André Delvigne a par ailleurs fait don à la Fondation Paul Duhem d’une œuvre de Julien Tama.

L’hôtel de passe de ma psychose s’appelle un autel.
Un autel qui a pour nom: “Le bureau du Boss”.
Le Boss parce que c’est Lui qui commande. C’est comme ça depuis tout petit.
Ce bureau du Boss existe depuis 2001.
Je pense que le peintre Stefano Console l’a nommé comme ça le premier.
A l’époque, il avait la taille d’un bureau.
Une cellule de nonne, revisitée, artistique, collective, démente, loufoque, complètement mystique dans une chapelle.
Un tas d’anecdotes existent à son sujet.
Beaucoup sont vraies.Il a accueilli des tas d’expériences, psychédéliques, artistiques, spirituelles et sensuelles intenses.
Il y avait beaucoup de Mojo là-dedans !
Ensuite, il a métastasé sur des cheminées, empoisonné des couples, accompagné des choix difficiles, sublimé des moments.
Il s’est changé en appartement, valise, coffre.
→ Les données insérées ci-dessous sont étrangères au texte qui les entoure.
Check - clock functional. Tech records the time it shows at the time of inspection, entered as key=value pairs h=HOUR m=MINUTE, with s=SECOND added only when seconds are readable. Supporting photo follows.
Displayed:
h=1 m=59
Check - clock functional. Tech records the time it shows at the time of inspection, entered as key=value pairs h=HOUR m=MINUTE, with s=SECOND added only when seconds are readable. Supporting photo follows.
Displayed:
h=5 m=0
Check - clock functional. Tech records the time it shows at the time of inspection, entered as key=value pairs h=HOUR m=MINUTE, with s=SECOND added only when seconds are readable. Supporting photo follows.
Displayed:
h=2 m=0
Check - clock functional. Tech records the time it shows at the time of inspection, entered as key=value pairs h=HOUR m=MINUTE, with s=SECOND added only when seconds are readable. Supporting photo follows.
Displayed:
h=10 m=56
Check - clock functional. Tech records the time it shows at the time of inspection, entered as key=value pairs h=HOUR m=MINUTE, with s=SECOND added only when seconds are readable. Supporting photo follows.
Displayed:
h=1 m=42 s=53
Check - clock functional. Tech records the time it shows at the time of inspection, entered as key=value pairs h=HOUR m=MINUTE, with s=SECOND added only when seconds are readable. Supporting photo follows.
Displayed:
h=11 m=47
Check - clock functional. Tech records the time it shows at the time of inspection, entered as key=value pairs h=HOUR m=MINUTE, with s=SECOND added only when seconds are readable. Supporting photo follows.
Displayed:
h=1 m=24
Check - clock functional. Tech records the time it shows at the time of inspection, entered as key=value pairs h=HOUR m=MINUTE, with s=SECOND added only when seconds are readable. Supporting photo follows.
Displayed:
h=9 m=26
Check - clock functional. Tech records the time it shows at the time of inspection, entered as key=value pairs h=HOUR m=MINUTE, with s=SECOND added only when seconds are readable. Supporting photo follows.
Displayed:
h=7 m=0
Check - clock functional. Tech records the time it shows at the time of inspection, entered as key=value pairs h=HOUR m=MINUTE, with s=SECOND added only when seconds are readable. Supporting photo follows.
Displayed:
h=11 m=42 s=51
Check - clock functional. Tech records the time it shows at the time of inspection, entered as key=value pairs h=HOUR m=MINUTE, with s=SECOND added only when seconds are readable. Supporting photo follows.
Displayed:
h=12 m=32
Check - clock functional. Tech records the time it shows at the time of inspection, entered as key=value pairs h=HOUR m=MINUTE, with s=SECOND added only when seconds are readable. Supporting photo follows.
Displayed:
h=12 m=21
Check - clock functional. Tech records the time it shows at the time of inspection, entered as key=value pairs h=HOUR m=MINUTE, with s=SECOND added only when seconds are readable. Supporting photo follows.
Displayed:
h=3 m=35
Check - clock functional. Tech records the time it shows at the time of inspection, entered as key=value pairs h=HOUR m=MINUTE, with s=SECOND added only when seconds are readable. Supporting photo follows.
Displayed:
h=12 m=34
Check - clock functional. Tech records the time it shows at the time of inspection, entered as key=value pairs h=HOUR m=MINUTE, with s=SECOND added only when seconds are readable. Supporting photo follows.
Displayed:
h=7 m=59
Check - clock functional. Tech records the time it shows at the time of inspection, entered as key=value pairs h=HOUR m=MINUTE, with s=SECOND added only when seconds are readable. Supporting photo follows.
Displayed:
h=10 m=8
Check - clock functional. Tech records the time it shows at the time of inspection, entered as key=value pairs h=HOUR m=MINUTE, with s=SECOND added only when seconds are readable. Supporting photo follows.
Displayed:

Puis il a un peu hiberné dans le froid des rituels automatiques.
Le regard plein d’énergie de Bruno Gérard l’a réveillé.
En cours de route il a changé de forme.
Ce n’est pas une idolâtrie car il ne me parle que de néant, tout, unité, vie, mort, amour, amitié, filiation, fraternité, temps, beauté, désir, absence, inconscient personnel, collectif, folie et tout ce que je ne dis pas.
Toute ma vie faite de synchronicités incroyables y est résumée symboliquement.
Je suis content qu’il soit exposé ailleurs car il m’obsède.
En fait, il n’est pas encore parti qu’un autre prend forme sur la cheminée.
Aujourd’hui, je ne peux pas vivre sans.